Adult Re Topics of Interest Agenda February – May 2017

All classes will be held beginning at 9:00 am in the Board Room

February 5  – Sufi Yoga I   The Yoga Sutras of Patanjali and the spiritual practices of Sufis both aspire to a mystical state that resembles a state described as the goal of mindfulness meditation by Buddhist-leaning/atheist Sam Harris in his book Waking Up. We will take a look at the ancient text of Patanjali and the somewhat guarded secrets of the Sufis in the light of modern psychological science to see what these two distinct spiritual approaches share and how we can benefit from their fusion.
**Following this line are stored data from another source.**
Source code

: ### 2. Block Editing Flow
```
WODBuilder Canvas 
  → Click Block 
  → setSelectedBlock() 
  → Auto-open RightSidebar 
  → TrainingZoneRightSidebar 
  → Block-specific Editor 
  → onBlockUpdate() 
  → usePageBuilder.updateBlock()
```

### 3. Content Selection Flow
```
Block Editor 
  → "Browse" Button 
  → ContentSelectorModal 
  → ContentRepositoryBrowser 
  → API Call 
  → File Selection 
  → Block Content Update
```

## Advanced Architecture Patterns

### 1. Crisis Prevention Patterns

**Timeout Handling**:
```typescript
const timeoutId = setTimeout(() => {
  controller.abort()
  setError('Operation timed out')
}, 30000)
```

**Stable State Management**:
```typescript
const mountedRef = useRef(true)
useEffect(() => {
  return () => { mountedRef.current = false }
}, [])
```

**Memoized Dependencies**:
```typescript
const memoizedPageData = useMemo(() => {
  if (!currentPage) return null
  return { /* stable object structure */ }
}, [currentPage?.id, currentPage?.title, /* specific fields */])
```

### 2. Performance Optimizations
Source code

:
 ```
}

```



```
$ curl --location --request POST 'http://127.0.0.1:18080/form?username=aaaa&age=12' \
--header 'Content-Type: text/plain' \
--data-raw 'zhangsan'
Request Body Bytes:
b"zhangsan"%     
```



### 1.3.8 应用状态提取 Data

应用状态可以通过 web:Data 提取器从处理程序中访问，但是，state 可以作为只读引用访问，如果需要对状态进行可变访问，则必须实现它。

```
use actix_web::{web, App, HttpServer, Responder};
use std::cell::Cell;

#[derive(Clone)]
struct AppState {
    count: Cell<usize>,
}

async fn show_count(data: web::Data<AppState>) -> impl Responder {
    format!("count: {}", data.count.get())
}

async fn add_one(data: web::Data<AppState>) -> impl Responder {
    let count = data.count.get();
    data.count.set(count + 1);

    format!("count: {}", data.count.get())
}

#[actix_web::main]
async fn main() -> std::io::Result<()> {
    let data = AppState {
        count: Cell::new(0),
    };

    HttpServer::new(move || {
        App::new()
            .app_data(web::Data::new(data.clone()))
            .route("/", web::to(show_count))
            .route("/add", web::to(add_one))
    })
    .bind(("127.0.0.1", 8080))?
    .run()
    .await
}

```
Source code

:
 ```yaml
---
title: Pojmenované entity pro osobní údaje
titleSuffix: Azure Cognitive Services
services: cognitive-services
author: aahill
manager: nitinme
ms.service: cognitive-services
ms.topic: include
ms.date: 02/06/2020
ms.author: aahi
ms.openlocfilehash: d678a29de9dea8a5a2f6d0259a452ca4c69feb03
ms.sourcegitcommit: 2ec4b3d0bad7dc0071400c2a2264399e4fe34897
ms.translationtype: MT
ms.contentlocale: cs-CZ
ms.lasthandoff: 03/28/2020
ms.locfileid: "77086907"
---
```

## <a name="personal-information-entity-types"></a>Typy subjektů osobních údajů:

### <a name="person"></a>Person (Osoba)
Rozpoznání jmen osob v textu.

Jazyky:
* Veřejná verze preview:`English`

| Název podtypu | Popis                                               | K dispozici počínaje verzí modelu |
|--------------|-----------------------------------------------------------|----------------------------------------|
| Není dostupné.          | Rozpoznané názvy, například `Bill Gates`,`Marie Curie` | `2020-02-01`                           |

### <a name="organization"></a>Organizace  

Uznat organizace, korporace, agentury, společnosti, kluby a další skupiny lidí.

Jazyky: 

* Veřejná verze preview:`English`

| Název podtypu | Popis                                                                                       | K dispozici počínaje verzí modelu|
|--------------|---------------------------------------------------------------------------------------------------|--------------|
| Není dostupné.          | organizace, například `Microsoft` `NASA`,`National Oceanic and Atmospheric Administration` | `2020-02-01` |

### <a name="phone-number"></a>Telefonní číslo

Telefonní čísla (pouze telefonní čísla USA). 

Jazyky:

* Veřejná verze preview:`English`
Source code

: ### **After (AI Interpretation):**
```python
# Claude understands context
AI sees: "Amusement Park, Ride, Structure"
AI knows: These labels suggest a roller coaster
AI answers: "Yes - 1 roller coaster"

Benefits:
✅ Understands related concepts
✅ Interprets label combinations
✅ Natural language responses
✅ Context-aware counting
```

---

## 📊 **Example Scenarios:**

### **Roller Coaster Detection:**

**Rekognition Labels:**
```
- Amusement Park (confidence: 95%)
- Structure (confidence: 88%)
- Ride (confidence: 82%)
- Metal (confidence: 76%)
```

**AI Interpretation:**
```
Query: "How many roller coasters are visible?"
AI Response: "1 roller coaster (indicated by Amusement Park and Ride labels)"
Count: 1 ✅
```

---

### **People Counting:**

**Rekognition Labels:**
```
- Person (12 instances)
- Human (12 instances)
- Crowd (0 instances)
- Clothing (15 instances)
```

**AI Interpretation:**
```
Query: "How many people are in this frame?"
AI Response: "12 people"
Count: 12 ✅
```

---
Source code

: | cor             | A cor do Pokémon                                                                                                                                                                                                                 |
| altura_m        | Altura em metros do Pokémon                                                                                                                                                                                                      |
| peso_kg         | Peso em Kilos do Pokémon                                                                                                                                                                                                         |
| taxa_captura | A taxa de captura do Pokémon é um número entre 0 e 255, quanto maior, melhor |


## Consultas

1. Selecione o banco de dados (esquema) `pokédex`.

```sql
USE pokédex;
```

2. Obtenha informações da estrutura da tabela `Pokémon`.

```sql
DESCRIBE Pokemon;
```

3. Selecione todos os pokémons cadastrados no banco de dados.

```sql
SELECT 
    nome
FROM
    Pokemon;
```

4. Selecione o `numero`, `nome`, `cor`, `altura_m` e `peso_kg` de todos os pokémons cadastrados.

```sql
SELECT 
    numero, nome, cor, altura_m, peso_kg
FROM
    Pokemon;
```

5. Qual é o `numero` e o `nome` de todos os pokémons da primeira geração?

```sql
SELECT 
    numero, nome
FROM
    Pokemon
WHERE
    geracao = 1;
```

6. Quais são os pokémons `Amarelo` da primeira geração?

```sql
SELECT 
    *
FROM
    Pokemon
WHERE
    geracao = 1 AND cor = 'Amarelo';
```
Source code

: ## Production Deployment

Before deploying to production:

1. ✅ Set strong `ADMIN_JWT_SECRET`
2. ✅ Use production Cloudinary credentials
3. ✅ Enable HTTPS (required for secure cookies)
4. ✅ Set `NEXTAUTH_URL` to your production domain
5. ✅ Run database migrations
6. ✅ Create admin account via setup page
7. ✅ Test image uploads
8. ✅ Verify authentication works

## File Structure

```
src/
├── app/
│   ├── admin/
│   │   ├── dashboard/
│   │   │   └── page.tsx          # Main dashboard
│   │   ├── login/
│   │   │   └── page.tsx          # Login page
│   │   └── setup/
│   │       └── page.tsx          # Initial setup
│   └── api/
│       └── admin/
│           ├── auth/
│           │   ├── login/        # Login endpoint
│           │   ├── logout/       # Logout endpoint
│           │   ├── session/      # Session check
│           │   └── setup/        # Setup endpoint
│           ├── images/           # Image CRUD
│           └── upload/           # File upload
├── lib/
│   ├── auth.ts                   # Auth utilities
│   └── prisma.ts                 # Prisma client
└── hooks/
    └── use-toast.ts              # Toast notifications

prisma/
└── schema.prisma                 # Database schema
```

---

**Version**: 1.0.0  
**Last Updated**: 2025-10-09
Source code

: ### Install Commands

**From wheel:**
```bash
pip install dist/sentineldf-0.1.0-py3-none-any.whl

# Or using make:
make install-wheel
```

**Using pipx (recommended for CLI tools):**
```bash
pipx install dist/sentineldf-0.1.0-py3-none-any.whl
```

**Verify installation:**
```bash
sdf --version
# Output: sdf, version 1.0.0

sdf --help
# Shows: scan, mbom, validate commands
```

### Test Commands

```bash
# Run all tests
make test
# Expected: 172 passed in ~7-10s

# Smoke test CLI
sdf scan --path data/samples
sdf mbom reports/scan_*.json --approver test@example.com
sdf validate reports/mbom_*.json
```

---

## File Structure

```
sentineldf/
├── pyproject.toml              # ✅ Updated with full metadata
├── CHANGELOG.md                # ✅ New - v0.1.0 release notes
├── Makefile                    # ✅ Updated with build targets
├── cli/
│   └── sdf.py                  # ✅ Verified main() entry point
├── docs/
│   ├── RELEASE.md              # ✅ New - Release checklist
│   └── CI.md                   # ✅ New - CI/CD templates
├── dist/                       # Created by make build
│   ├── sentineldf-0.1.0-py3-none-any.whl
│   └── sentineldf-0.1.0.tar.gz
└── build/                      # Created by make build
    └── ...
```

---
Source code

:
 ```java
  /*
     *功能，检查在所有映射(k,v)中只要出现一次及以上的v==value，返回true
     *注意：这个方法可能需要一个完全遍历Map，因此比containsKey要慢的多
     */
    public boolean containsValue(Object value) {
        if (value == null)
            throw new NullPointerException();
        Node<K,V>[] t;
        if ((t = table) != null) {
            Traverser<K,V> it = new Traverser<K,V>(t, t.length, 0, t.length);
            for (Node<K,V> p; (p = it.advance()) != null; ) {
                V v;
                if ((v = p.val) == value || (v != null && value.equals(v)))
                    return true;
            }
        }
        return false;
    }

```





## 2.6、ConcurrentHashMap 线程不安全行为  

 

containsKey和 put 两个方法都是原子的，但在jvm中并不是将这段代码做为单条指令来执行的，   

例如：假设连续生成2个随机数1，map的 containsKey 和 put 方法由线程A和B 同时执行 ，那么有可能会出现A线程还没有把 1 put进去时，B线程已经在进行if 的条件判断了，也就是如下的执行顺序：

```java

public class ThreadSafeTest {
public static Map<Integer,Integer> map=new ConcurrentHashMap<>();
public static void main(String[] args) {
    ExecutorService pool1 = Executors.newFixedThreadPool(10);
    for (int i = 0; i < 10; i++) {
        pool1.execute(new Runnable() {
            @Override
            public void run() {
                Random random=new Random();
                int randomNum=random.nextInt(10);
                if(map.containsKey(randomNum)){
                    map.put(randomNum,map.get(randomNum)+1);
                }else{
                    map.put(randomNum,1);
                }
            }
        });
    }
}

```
Brian McPherson will be leading the discussion.

February 19  – Sufi Yoga II   We will continue the investigation of how Patanjali’s Yoga Sutras complement Sufi practices within the framework of western psychological science. We will explore additional specific practices that one can easily apply to enhance everyday mindfulness or mindfulness meditation practices. Brian McPherson will be leading the discussion.

March 12  – Spirituality With or Without God I  We will review and discuss some of the traditional Christian practices of prayer and meditation and then transition to what this may mean for us as members of the UU faith tradition, particularly for those of us who can no longer accept a theist view of a divine being. Rich Bronakoski will lead the discussion.

March 26  – Spirituality With or Without God II  We will continue the discussion, begun in the previous session, of how one might adopt or develop spiritual practices that do not necessarily depend on a theist viewpoint. Change is never easy and sometimes we need an opportunity to articulate what we believe and to discuss how our views have evolved. Rich Bronakoski will lead the discussion.

April 9  – Swedenborg, Emerson, and the Deep Dimension  We will explore how some of the profound metaphysical concepts of Emanuel Swedenborg, an eighteenth century European philosopher, inventor, and mystic compare with the metaphysical ideas of Ralph Waldo Emerson an nineteenth century American transcendental philosopher. Prepare to “go deep” for this one. Don Hoffman will lead the discussion.

April 23  – The Story of Christ: What is Myth and what is Reality?  We will focus on the myths of various religious groups that existed during the time frame that Christians believe a man called Jesus lived in the area of the world some call the Holy Lands, and compare the myths of these religious groups with the story of Jesus that appears in the New Testament as Gospel. Don Hoffman will lead the discussion.

May 7  – Process Theology: Christ as a Vedantist   We will take a look at Process Theology, a theology developed from Alfred North Whitehead’s Process Philosophy, and see how it relates to Christianity. This theology takes as its starting point the refusal to accept any supernatural events. This single rule has a dramatic effect on how to interpret the Bible and New Testament. We will compare a process theology view of Christ to Vedanta philosophy. Brian McPherson will be leading the discussion.

May 21 – Be Here Now   We will take as a starting point the book Be Here Now,the seminal work of Ram Das, aka Richard Alpert. We will explore the impact of Ram Das and his ideas on our culture and manner in which mindfulness has moved from a counter-culture “far out” idea to become the zeitgeist of much of the academic world today. Brian McPherson will be leading the discussion.